## Problem to work on
Reproduce everything from the line containing "gross_selling_rate" down to the line containing "What is the minimum value shown in the chart?", replacing "chart" with "graph" and leaving all else unchanged. Return only those lines.

** Opening Working data block **

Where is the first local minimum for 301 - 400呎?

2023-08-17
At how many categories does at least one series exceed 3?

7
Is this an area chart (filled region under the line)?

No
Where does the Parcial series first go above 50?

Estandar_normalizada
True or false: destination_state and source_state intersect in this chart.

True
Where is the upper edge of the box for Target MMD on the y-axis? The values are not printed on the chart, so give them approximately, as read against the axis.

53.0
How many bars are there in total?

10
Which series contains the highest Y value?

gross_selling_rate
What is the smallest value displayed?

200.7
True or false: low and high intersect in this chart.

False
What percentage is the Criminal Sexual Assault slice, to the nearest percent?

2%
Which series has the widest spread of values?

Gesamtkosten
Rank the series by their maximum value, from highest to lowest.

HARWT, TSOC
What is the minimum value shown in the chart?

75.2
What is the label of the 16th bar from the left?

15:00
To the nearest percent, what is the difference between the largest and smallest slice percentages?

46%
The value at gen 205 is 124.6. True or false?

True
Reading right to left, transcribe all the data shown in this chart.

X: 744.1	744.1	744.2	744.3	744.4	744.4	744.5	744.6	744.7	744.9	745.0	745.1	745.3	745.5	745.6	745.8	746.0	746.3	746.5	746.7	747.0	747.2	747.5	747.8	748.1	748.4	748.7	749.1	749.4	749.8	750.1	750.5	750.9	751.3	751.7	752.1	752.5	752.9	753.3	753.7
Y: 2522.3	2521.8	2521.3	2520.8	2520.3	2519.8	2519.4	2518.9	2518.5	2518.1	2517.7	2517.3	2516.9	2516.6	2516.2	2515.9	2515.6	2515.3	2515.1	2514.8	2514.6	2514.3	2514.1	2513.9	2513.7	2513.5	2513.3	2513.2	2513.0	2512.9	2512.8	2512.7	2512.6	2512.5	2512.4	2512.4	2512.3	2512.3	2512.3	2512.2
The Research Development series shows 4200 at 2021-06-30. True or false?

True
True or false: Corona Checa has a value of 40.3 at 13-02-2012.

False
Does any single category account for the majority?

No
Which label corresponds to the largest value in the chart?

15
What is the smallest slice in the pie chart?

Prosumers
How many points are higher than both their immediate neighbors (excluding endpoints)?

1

** Closing Working data block **

## Written solution
gross_selling_rate
What is the smallest value displayed?

200.7
True or false: low and high intersect in this graph.

False
What percentage is the Criminal Sexual Assault slice, to the nearest percent?

2%
Which series has the widest spread of values?

Gesamtkosten
Rank the series by their maximum value, from highest to lowest.

HARWT, TSOC
What is the minimum value shown in the graph?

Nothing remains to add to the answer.